Telegraf can be set up simply using this docker-compose file with this Telegraf config in the same directory (renamed to eaton-server-room-telegraf.conf). Configure the InfluxDB key and the SNMP password in the .env file (along with bucket name, server addresses, etc. in the Telegraf config) and remove unneeded container definitions from docker-compose.yaml. Start the container with docker compose up -d from the same directory. Data should then be populated in InfluxDB.

This dashboard can then be loaded in Grafana to display the data.

What happens when power is lost/restored can largely be configured on the Shutdown Parameters page in the Eaton web interface. In my case, I have this configured as follows:

It is worth noting that my firewall, primary switch, and secondary switch are all attached to the master group and my primary server is on Group1. This leaves my primary NAS, backup NAS, secondary server, and some IoT devices on Group2 (the non-critical group). Note that the servers are on different outlet groups so they can be force rebooted/power cycled independently, if necessary.

The NASs and the secondary server are configured to power off after 300s on battery through their NUT configs (actually, the secondary server is configured to shutdown at 80% battery rather than using upssched.conf since it is easier - but close enough) so this ensures that there is ample time for them to shutdown before their outlet groups are turned off (at 600s since power loss). They also don't need a shutdown duration on the outlet groups since the servers should already be off when the outlet group cuts power.

On the other hand, when the UPS hits 60% power, it will trigger the primary server to shutdown and give it 180s to do so (the shutdown duration) before cutting power to Group1.

Finally, when the UPS hits 50% capacity, it will start a 180s timer (the shutdown duration) before turning off the Master outlet group, any other outlet groups that are somehow still on, and then itself. This will turn off the firewall and switches. The firewall isn't configured to gracefully shutdown since there isn't data loss to be concerned about at that point and so that it remains running as long as possible so that other shutdown commands/packets can be routed.

When power is restored, the UPS will turn the main outlet group back on when the battery charge reaches 70%. The firewall is set to always turn on when power is restored so it will boot, along with the switches. This will bring the primary network back up. After 5 min (300s) the primary server's power will be restored (outlet Group1) and it will boot automatically since its power restored behavior is also set to power on.

Finally, the power to outlet Group2 will be restored after another 5 minutes (300s). This will cause the secondary server to boot (it also has power on behavior set when power is restored) and it will supply power to both NASs. This will enable the OOB management for both NASs but will not automatically boot them. This is because they are not needed for any remote management and they can be booted manually (remotely via OOB management) once it is confirmed that the power is stable.

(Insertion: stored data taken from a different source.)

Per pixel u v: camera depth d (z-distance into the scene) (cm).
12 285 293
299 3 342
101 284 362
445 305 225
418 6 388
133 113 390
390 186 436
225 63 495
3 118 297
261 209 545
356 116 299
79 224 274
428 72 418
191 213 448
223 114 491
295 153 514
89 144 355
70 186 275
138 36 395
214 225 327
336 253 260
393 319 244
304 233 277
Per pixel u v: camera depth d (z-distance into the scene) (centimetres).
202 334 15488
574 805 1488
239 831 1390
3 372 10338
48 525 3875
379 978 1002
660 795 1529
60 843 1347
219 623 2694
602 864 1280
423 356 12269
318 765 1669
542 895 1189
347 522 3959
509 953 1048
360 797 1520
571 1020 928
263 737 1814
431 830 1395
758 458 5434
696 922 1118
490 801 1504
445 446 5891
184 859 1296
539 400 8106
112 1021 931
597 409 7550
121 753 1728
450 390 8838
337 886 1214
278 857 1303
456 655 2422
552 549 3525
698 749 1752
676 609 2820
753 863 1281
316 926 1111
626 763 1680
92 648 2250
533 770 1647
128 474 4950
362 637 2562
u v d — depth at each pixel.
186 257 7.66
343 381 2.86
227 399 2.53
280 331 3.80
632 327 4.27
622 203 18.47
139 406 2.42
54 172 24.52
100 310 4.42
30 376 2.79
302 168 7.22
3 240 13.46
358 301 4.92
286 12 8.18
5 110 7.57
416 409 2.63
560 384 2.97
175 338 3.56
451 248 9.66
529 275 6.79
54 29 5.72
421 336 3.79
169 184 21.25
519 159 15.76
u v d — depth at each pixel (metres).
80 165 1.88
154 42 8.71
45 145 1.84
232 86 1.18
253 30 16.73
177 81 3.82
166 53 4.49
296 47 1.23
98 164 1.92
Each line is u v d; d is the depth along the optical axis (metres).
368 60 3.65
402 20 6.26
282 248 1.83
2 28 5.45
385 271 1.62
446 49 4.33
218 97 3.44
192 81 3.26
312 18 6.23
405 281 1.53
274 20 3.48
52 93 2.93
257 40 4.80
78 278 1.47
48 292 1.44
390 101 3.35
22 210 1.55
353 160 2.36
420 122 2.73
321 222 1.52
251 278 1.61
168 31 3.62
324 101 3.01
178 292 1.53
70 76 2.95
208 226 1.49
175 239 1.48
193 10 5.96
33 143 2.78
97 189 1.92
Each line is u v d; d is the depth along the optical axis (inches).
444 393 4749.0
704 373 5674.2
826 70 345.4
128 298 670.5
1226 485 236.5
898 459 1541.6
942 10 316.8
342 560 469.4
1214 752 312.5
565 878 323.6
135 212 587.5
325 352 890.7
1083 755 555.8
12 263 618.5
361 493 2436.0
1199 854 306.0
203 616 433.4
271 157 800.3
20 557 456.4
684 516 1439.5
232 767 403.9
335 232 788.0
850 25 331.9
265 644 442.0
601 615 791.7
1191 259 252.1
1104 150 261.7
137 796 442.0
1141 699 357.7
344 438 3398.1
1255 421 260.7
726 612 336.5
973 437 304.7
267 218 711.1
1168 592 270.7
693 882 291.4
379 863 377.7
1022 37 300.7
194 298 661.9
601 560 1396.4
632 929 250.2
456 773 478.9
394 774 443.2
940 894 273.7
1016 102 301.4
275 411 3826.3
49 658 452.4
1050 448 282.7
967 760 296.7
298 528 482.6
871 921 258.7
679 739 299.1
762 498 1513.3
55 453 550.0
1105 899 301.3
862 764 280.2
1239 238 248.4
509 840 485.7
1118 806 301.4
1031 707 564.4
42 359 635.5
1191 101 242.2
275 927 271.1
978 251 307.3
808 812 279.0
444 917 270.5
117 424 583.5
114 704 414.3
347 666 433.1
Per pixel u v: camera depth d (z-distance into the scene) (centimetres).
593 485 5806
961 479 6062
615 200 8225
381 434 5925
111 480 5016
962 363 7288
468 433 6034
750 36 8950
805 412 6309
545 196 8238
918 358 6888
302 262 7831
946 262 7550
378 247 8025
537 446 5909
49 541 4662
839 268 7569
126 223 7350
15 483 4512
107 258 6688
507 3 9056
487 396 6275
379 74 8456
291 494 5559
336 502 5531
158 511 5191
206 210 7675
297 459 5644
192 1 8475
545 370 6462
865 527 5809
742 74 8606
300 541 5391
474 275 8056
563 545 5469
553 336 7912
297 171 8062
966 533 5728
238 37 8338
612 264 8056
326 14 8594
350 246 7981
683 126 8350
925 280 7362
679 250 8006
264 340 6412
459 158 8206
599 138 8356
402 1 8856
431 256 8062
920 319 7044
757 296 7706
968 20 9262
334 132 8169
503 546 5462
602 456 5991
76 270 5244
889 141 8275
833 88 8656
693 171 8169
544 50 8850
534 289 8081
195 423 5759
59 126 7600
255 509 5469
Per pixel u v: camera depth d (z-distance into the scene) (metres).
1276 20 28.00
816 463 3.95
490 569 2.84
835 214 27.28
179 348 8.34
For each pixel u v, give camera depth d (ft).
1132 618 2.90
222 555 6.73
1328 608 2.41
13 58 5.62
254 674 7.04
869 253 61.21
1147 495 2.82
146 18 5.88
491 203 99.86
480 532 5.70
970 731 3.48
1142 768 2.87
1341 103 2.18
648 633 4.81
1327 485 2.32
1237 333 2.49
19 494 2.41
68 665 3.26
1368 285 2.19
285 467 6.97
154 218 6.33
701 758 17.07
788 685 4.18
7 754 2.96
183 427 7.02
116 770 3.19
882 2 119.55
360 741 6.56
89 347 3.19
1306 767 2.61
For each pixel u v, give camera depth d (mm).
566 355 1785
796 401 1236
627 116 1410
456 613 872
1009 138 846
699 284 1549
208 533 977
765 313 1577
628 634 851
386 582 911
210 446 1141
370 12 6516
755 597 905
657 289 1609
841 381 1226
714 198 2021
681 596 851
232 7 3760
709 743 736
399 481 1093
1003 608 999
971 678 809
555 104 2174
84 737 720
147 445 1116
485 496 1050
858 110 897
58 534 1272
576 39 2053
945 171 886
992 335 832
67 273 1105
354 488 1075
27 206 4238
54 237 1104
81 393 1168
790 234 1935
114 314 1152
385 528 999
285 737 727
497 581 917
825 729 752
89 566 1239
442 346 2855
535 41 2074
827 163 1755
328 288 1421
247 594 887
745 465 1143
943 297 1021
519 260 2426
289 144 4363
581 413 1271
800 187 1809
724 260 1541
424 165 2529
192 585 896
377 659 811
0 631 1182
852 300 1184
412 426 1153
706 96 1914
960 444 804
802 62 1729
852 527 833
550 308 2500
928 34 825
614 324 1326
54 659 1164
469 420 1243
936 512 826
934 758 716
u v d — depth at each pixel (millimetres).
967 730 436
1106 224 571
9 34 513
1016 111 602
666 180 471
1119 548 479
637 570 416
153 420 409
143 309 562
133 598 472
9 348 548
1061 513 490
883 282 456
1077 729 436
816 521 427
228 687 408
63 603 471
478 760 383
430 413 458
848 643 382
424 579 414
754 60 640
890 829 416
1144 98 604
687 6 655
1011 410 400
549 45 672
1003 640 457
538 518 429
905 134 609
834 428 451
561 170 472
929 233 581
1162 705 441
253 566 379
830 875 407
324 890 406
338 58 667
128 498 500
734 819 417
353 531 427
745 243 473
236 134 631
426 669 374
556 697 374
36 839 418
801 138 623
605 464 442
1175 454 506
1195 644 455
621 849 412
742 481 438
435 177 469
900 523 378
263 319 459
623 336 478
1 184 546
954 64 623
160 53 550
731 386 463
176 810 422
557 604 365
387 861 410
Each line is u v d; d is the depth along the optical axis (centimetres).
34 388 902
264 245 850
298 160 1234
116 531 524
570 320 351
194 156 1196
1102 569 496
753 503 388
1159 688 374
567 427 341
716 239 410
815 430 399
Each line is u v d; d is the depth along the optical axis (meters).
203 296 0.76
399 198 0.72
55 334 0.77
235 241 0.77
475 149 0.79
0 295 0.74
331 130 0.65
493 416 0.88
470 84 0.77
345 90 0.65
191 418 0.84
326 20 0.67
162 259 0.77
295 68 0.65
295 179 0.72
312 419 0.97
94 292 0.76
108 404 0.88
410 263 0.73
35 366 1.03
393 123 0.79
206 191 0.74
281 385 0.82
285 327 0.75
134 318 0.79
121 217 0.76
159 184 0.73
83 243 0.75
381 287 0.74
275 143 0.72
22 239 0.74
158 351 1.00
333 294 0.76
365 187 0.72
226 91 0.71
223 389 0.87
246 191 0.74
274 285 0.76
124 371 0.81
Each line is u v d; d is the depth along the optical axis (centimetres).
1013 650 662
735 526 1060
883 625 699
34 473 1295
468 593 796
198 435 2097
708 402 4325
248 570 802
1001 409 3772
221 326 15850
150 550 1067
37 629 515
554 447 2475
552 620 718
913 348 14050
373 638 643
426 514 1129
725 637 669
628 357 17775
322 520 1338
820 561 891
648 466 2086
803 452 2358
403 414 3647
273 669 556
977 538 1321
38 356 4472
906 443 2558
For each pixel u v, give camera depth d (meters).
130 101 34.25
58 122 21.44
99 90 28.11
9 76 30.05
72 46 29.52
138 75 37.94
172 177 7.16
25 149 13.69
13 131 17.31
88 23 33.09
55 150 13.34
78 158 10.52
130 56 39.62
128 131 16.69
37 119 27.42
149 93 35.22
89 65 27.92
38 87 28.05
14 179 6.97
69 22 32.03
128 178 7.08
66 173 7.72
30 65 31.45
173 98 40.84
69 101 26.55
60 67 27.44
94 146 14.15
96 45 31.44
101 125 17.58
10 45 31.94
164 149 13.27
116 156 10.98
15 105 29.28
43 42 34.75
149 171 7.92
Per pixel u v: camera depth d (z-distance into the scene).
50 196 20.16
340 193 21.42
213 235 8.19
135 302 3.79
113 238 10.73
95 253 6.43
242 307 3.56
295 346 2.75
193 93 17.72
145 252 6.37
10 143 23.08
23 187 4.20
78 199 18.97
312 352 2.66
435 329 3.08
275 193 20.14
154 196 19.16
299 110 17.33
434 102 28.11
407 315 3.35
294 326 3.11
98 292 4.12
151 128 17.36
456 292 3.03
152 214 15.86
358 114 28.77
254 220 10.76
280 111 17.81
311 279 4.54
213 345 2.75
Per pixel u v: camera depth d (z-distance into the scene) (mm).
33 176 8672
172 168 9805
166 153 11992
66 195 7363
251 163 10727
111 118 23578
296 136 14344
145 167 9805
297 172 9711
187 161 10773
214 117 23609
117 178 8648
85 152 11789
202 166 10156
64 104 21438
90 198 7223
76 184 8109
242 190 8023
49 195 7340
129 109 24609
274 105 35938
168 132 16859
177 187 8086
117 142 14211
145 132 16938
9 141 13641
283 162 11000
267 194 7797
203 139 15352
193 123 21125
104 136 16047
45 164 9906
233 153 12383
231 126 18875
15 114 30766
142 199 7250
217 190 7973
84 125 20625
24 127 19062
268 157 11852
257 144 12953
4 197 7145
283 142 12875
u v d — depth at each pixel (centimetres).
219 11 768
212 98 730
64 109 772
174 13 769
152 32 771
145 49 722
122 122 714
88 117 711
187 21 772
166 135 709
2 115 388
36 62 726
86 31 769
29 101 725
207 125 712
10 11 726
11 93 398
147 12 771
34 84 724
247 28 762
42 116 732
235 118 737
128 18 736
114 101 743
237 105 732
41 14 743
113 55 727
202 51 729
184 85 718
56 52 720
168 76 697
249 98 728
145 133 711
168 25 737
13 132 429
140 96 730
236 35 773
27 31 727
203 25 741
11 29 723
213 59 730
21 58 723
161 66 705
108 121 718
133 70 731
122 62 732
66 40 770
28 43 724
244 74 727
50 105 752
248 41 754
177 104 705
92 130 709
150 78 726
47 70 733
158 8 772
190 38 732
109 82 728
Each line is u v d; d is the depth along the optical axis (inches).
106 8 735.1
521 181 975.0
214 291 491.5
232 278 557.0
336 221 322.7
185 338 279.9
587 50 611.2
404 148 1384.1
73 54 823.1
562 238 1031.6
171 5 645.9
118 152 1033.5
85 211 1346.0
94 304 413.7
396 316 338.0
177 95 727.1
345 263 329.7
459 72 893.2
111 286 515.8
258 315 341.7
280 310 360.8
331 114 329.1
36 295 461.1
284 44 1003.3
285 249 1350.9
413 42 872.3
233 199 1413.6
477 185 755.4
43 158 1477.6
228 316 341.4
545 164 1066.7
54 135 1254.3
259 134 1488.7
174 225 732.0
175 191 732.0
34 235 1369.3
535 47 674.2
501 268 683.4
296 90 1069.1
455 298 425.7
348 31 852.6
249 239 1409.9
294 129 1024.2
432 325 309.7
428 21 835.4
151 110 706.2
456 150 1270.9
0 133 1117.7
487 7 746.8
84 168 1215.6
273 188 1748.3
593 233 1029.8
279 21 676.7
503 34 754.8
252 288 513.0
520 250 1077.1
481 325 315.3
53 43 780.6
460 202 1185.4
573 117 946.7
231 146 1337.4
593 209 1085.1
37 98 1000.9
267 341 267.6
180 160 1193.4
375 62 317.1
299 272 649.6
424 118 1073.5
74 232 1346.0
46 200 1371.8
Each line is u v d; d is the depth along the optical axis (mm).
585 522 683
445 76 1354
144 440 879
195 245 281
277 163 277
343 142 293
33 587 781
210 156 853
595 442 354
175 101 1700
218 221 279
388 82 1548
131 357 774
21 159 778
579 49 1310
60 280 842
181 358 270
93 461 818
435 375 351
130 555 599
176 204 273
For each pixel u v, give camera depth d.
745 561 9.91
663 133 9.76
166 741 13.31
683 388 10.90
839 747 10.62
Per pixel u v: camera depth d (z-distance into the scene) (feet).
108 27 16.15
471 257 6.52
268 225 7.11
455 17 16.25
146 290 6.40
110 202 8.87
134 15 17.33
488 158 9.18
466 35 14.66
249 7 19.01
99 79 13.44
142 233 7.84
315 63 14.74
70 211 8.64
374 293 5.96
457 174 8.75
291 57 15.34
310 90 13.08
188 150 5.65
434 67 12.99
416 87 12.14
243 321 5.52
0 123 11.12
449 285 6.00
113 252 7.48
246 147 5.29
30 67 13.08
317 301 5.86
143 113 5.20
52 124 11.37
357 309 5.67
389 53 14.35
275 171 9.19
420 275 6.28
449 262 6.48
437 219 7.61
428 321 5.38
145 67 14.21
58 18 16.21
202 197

I should also note that the APC UPS powering the fiber ONT from my ISP (and a few other things) will also shut itself off when its charge level reaches 50%. This will prevent the battery from being damaged by over-discharge and provides enough for another boot and shutdown if the power is restored briefly. This is accomplished by running a NUT server on a Raspberry Pi (as described here), overriding its low battery threshold, and ensuring that UPS shutdown is configured correctly and will actually shutdown the UPS. When power is restored, this UPS will also turn back on automatically, thereby bringing the ONT and Raspberry Pi running NUT back up.

In order for the above to work, there are a couple more settings that must be configured via the UPS control panel itself. The values that should be set are the default values but are documented here as well for completeness.

• On/Off settings > Forced reboot -> Enable
• On/Off settings > Auto restart -> Enable
• On/Off settings > Sleep mode -> Disable
• On/Off settings > Remote command -> Enable
• Battery settings > Deep discharge protection -> Yes